▸ **PROBLEM DESCRIPTION**:
Convert every line of the material into a numbered list, omitting the blank lines.

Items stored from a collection
· · · ·

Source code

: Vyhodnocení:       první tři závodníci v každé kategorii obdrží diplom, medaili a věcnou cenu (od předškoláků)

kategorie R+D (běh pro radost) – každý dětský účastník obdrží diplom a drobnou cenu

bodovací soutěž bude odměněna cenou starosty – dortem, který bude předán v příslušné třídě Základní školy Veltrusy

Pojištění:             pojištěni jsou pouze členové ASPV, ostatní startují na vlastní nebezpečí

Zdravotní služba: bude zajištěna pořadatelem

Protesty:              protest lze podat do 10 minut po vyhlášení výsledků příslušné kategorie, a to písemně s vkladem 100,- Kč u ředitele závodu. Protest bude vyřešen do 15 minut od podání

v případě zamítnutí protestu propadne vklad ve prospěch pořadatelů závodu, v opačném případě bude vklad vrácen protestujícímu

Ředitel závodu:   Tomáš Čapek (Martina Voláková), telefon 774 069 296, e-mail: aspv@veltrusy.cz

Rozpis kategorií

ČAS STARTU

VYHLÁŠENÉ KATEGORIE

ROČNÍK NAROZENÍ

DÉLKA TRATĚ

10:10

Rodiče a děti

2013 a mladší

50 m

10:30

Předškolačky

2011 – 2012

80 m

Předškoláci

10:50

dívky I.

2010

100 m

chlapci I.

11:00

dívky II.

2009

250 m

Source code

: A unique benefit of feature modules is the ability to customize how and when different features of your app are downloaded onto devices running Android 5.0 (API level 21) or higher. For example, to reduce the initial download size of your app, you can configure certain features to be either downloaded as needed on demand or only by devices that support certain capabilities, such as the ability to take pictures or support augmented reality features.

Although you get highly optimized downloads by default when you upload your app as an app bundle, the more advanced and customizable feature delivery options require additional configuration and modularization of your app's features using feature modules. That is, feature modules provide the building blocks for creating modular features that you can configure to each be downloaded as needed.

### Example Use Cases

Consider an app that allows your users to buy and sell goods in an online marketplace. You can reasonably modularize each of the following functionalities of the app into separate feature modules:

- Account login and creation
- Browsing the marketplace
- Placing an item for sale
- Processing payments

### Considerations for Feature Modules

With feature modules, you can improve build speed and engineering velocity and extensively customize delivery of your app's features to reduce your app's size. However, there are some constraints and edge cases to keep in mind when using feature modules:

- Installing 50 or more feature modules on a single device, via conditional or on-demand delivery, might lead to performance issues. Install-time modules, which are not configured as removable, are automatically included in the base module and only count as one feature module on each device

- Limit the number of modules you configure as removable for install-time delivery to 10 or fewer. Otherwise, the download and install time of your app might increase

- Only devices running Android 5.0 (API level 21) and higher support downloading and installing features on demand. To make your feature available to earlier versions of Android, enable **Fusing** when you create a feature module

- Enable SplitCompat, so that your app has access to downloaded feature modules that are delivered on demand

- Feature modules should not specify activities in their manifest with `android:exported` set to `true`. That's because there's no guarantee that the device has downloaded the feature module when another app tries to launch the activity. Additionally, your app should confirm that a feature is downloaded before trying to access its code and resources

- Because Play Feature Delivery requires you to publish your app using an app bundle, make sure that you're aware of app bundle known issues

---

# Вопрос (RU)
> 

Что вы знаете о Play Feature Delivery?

· · · ·

▸ **TASK OUTPUT**:
1. Source code
2. : Vyhodnocení:       první tři závodníci v každé kategorii obdrží diplom, medaili a věcnou cenu (od předškoláků)
3. kategorie R+D (běh pro radost) – každý dětský účastník obdrží diplom a drobnou cenu
4. bodovací soutěž bude odměněna cenou starosty – dortem, který bude předán v příslušné třídě Základní školy Veltrusy
5. Pojištění:             pojištěni jsou pouze členové ASPV, ostatní startují na vlastní nebezpečí
6. Zdravotní služba: bude zajištěna pořadatelem
7. Protesty:              protest lze podat do 10 minut po vyhlášení výsledků příslušné kategorie, a to písemně s vkladem 100,- Kč u ředitele závodu. Protest bude vyřešen do 15 minut od podání
8. v případě zamítnutí protestu propadne vklad ve prospěch pořadatelů závodu, v opačném případě bude vklad vrácen protestujícímu
9. Ředitel závodu:   Tomáš Čapek (Martina Voláková), telefon 774 069 296, e-mail: aspv@veltrusy.cz
10. Rozpis kategorií
11. ČAS STARTU
12. VYHLÁŠENÉ KATEGORIE
13. ROČNÍK NAROZENÍ
14. DÉLKA TRATĚ
15. 10:10
16. Rodiče a děti
17. 2013 a mladší
18. 50 m
19. 10:30
20. Předškolačky
21. 2011 – 2012
22. 80 m
23. Předškoláci
24. 10:50
25. dívky I.
26. 2010
27. 100 m
28. chlapci I.
29. 11:00
30. dívky II.
31. 2009
32. 250 m
33. Source code
34. : A unique benefit of feature modules is the ability to customize how and when different features of your app are downloaded onto devices running Android 5.0 (API level 21) or higher. For example, to reduce the initial download size of your app, you can configure certain features to be either downloaded as needed on demand or only by devices that support certain capabilities, such as the ability to take pictures or support augmented reality features.
35. Although you get highly optimized downloads by default when you upload your app as an app bundle, the more advanced and customizable feature delivery options require additional configuration and modularization of your app's features using feature modules. That is, feature modules provide the building blocks for creating modular features that you can configure to each be downloaded as needed.
36. ### Example Use Cases
37. Consider an app that allows your users to buy and sell goods in an online marketplace. You can reasonably modularize each of the following functionalities of the app into separate feature modules:
38. - Account login and creation
39. - Browsing the marketplace
40. - Placing an item for sale
41. - Processing payments
42. ### Considerations for Feature Modules
43. With feature modules, you can improve build speed and engineering velocity and extensively customize delivery of your app's features to reduce your app's size. However, there are some constraints and edge cases to keep in mind when using feature modules:
44. - Installing 50 or more feature modules on a single device, via conditional or on-demand delivery, might lead to performance issues. Install-time modules, which are not configured as removable, are automatically included in the base module and only count as one feature module on each device
45. - Limit the number of modules you configure as removable for install-time delivery to 10 or fewer. Otherwise, the download and install time of your app might increase
46. - Only devices running Android 5.0 (API level 21) and higher support downloading and installing features on demand. To make your feature available to earlier versions of Android, enable **Fusing** when you create a feature module
47. - Enable SplitCompat, so that your app has access to downloaded feature modules that are delivered on demand
48. - Feature modules should not specify activities in their manifest with `android:exported` set to `true`. That's because there's no guarantee that the device has downloaded the feature module when another app tries to launch the activity. Additionally, your app should confirm that a feature is downloaded before trying to access its code and resources
49. - Because Play Feature Delivery requires you to publish your app using an app bundle, make sure that you're aware of app bundle known issues
50. ---
51. # Вопрос (RU)
52. > 
53. Что вы знаете о Play Feature Delivery?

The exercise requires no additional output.